Let me confesse that we two must be twaine,
Although our undivided loves are one:
So shall those blots that do with me remaine,
Without thy helpe, by me be borne alone.
In our two loves there is but one respect,
Though in our lives a separable spight,
Which though it alter not loves sole effect,
Yet doth it steale sweet houres from loves delight.
I may not ever-more acknowledge thee,
Least my bewailed guilt should do thee shame,
Nor thou with publicke kindnesse honour me,
Unlesse thou take that honour from thy name:
But doe not so, I love thee in such sort,
As thou being mine, mine is thy good report.
In the first quatrain, the poet proposes that, though he and the young man are as one in love, they must remain as two persons, so that he (the poet) can take all the blame for the evil they commit together.

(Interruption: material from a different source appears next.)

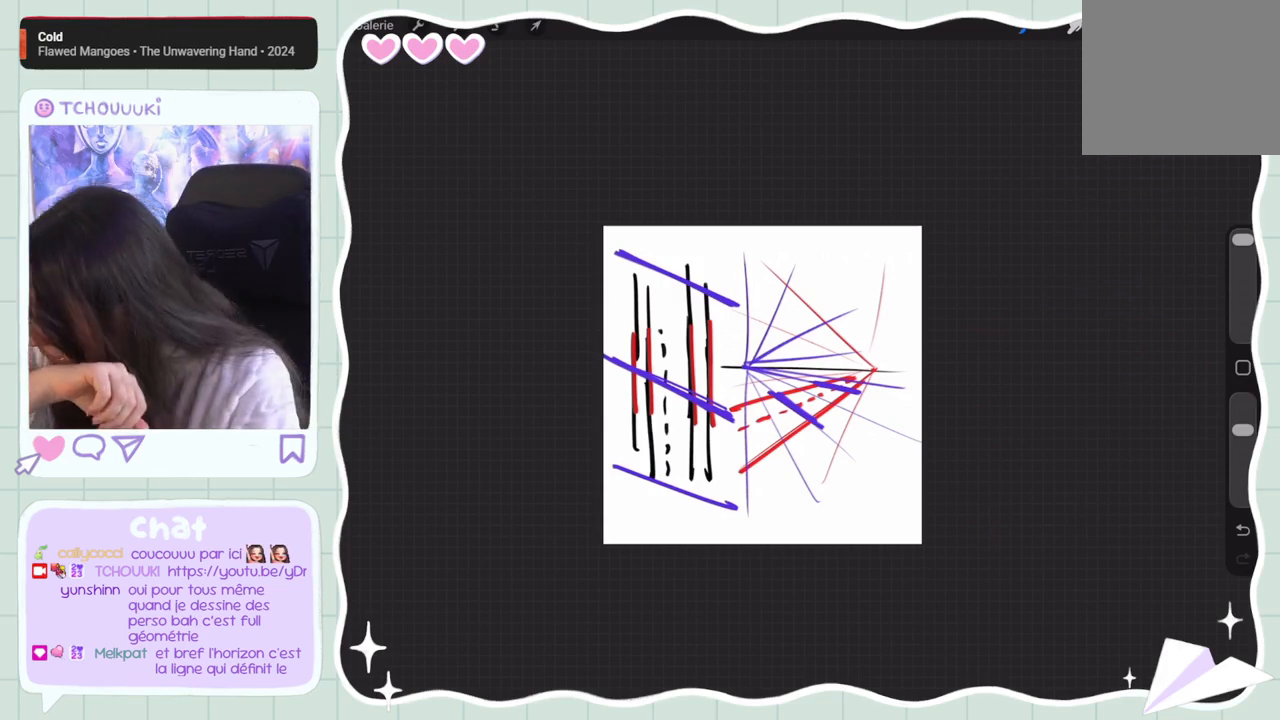
{"buttons": ["R1"], "events": []}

In the second quatrain, the poet observes that though they are one in love, they must live separate lives, and that, though this changes nothing in regard to their mutual love, it does take time from their enjoyment of it.

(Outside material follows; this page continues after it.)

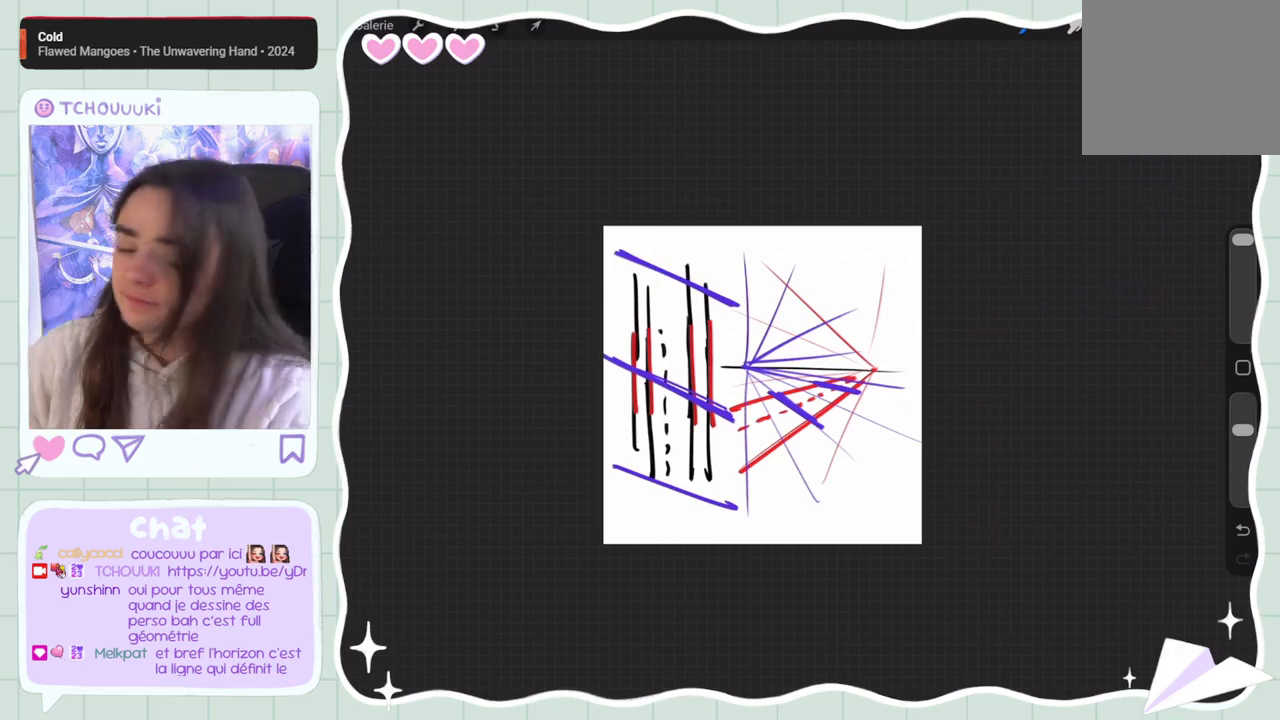
{"buttons": ["R1"], "events": []}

In the third quatrain, the poet recognises that he may not publicly acknowledge the young man because he would dishonour him in doing so by associating him with his (the poet's) own guilt.

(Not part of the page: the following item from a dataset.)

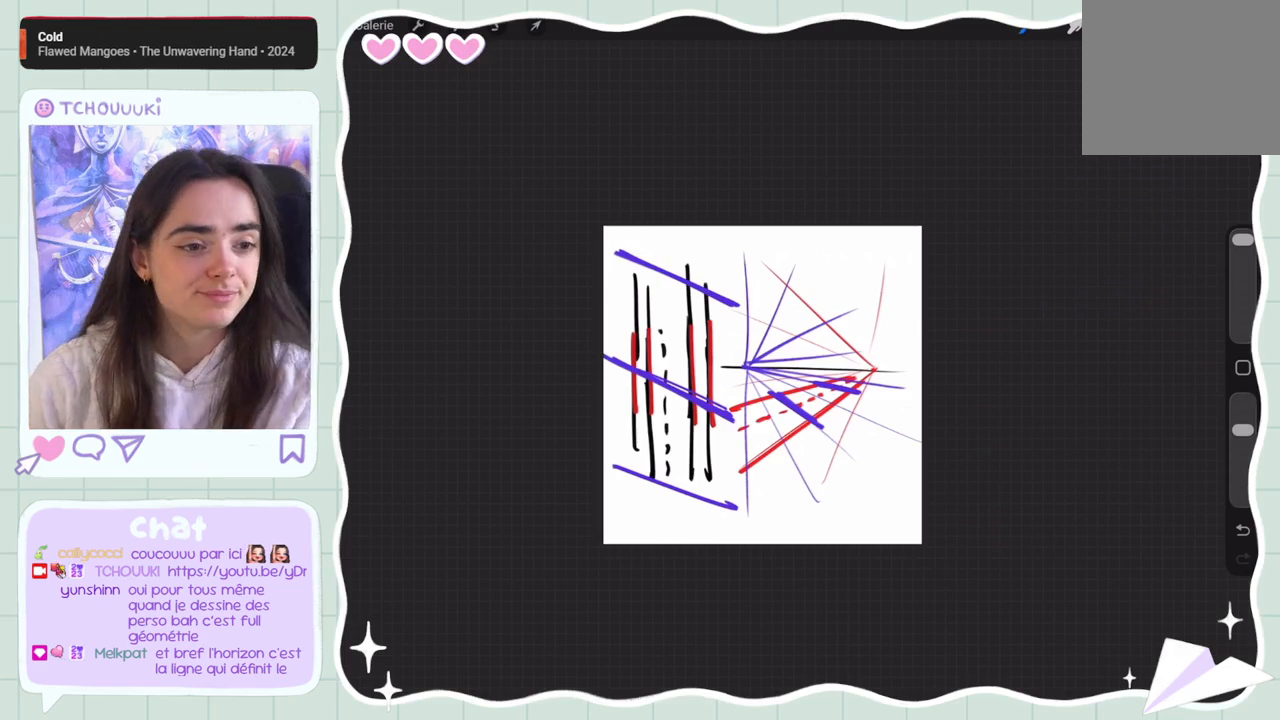
{"buttons": ["R1"], "events": []}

In the final coouplet, the poet urges the young man not to acknowledge him publicly because his (the young man's) reputation (good report) belongs to him (the poet).
The mutual guilt expressed here surely relates to sodomy, or rather the fact that their sodomitic relationship had become known publicly, at least in the circles in which the two men moved. Hence the insistence on no more public acknowledgement.
Sodomy was punishable by death in England until the mid nineteenth century, but in the circles in which Henry Wriothesley moved it was nevertheless fairly common, and, as a lord, he knew that he could do pretty much as he liked without fear of censure. The publication of Greek texts during the course of the sixteenth century had also brought background philosophical justification to homosexual love.